AIM OF THE TASK
Swap "Magazine" for "Journal" wherever it occurs in the text of the items below, and reproduce that text with nothing else changed. Leave the pictures out of your answer.

[[ DATA FOR THIS TASK, beginning ]]

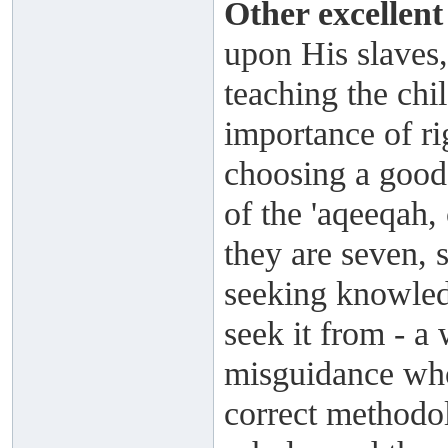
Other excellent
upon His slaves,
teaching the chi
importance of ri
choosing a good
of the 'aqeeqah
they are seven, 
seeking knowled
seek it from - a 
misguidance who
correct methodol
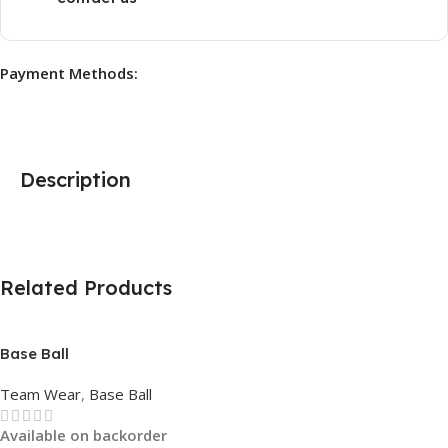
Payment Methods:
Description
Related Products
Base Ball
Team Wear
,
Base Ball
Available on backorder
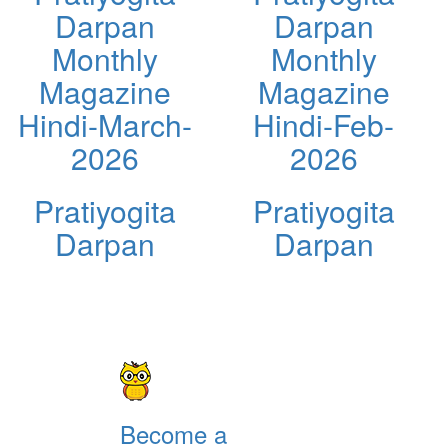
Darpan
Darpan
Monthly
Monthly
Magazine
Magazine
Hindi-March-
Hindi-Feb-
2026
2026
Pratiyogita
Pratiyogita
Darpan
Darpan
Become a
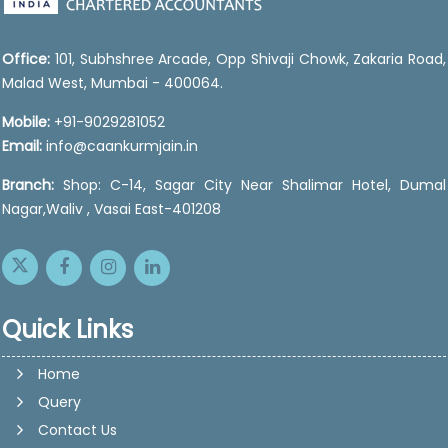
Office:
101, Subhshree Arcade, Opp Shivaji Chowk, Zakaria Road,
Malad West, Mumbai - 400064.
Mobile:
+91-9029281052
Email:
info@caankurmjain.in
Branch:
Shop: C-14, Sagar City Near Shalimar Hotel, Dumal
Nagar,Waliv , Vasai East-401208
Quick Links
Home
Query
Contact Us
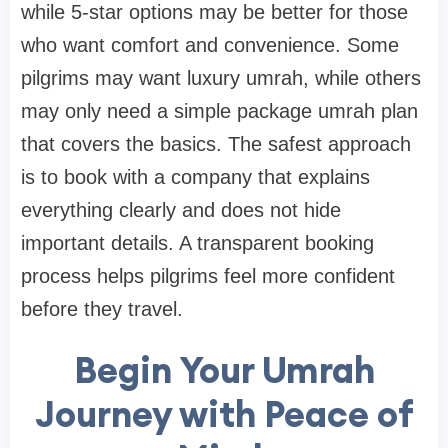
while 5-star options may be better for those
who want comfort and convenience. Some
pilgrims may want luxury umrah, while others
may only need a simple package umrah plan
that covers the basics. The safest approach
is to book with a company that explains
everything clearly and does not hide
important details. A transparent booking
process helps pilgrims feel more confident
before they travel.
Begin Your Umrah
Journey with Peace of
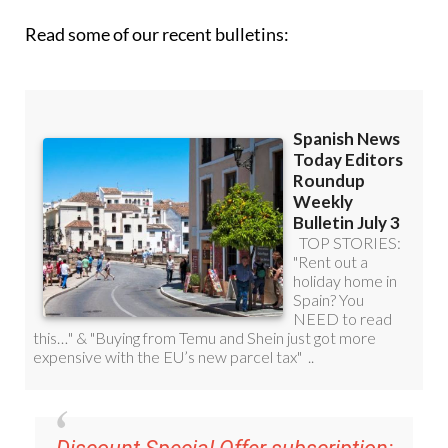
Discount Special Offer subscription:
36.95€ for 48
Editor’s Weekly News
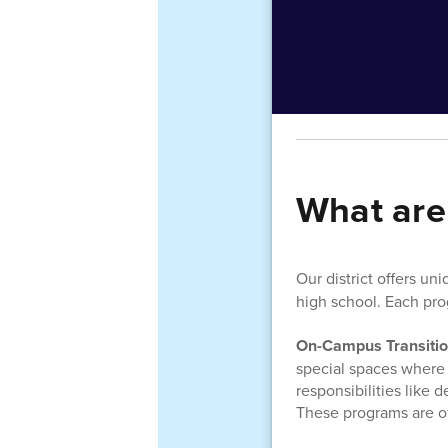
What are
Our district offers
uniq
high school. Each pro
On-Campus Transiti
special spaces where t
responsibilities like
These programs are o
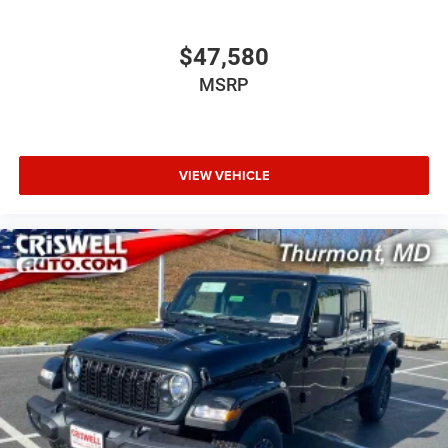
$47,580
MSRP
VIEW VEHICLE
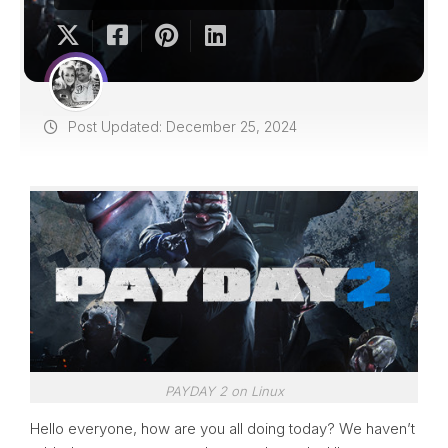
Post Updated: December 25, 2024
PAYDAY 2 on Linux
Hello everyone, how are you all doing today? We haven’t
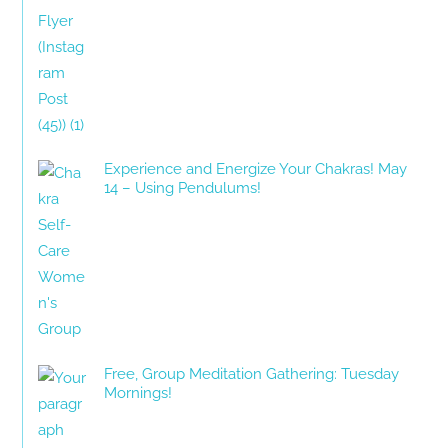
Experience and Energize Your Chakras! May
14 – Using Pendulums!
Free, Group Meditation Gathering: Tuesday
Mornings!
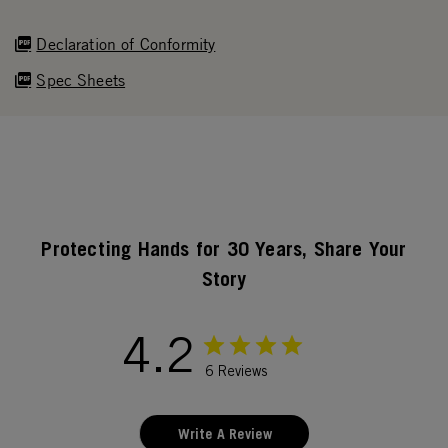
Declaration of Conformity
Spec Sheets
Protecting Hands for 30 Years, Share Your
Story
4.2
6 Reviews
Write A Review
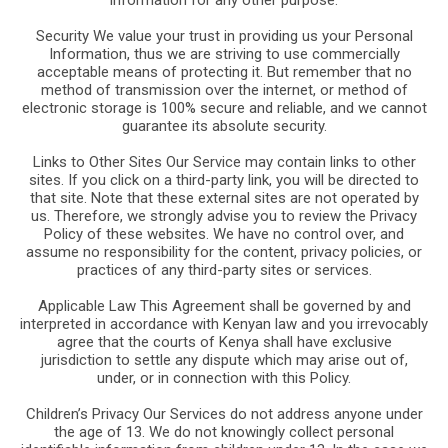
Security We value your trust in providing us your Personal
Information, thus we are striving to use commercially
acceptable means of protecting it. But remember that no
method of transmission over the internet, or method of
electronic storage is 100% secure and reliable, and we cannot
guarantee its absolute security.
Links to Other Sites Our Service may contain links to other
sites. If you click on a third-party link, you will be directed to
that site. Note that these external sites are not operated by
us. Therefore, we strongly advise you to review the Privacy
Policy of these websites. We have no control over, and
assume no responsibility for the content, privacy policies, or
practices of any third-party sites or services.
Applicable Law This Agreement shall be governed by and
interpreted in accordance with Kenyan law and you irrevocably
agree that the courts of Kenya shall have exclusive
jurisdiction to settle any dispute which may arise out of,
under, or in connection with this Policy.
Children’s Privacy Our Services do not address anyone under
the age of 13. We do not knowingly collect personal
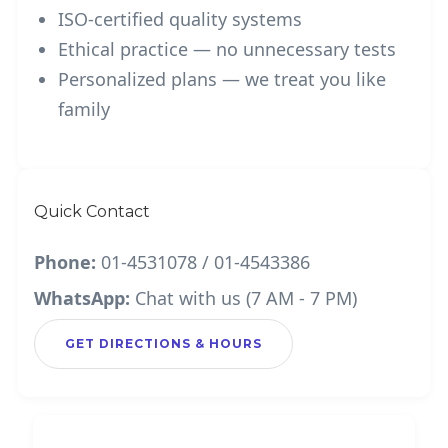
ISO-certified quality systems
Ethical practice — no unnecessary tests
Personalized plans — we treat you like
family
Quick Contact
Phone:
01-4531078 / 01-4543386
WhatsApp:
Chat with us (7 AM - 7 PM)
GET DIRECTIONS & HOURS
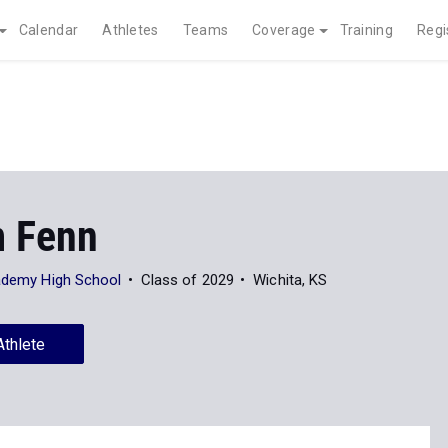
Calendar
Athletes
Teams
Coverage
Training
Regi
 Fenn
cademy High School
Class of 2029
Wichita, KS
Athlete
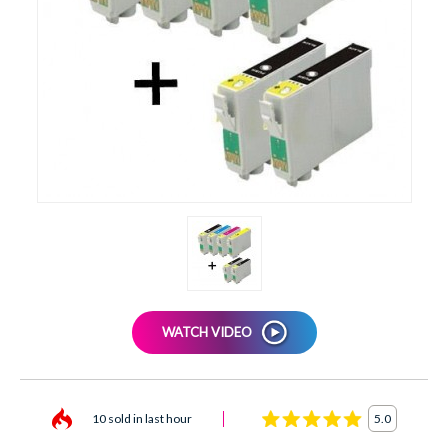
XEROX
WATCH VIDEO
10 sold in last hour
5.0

[[ DATA FOR THIS TASK, end ]]

TASK RESPONSE
Other excellent
upon His slaves,
teaching the chi
importance of ri
choosing a good
of the 'aqeeqah
they are seven, 
seeking knowled
seek it from - a 
misguidance who
correct methodol
Payment Methods:
Description
Related Products
Base Ball
Team Wear
,
Base Ball
Available on backorder
Darpan
Darpan
Monthly
Monthly
Journal
Journal
Hindi-March-
Hindi-Feb-
2026
2026
Pratiyogita
Pratiyogita
Darpan
Darpan
Become a
Office:
101, Subhshree Arcade, Opp Shivaji Chowk, Zakaria Road,
Malad West, Mumbai - 400064.
Mobile:
+91-9029281052
Email:
info@caankurmjain.in
Branch:
Shop: C-14, Sagar City Near Shalimar Hotel, Dumal
Nagar,Waliv , Vasai East-401208
Quick Links
Home
Query
Contact Us
while 5-star options may be better for those
who want comfort and convenience. Some
pilgrims may want luxury umrah, while others
may only need a simple package umrah plan
that covers the basics. The safest approach
is to book with a company that explains
everything clearly and does not hide
important details. A transparent booking
process helps pilgrims feel more confident
before they travel.
Begin Your Umrah
Journey with Peace of
Discount Special Offer subscription:
36.95€ for 48
Editor’s Weekly News
What are
Our district offers
uniq
high school. Each pro
On-Campus Transiti
special spaces where t
responsibilities like
These programs are o
$47,580
MSRP
VIEW VEHICLE
Post Updated: December 25, 2024
PAYDAY 2 on Linux
Hello everyone, how are you all doing today? We haven’t
Experience and Energize Your Chakras! May
14 – Using Pendulums!
Free, Group Meditation Gathering: Tuesday
Mornings!
Declaration of Conformity
Spec Sheets
Protecting Hands for 30 Years, Share Your
Story
4.2
6 Reviews
Write A Review
Security We value your trust in providing us your Personal
Information, thus we are striving to use commercially
acceptable means of protecting it. But remember that no
method of transmission over the internet, or method of
electronic storage is 100% secure and reliable, and we cannot
guarantee its absolute security.
Links to Other Sites Our Service may contain links to other
sites. If you click on a third-party link, you will be directed to
that site. Note that these external sites are not operated by
us. Therefore, we strongly advise you to review the Privacy
Policy of these websites. We have no control over, and
assume no responsibility for the content, privacy policies, or
practices of any third-party sites or services.
Applicable Law This Agreement shall be governed by and
interpreted in accordance with Kenyan law and you irrevocably
agree that the courts of Kenya shall have exclusive
jurisdiction to settle any dispute which may arise out of,
under, or in connection with this Policy.
Children’s Privacy Our Services do not address anyone under
the age of 13. We do not knowingly collect personal
ISO-certified quality systems
Ethical practice — no unnecessary tests
Personalized plans — we treat you like
family
Quick Contact
Phone:
01-4531078 / 01-4543386
WhatsApp:
Chat with us (7 AM - 7 PM)
GET DIRECTIONS & HOURS
Calendar
Athletes
Teams
Coverage
Training
Regi
 Fenn
cademy High School
Class of 2029
Wichita, KS
Athlete
XEROX
WATCH VIDEO
10 sold in last hour
5.0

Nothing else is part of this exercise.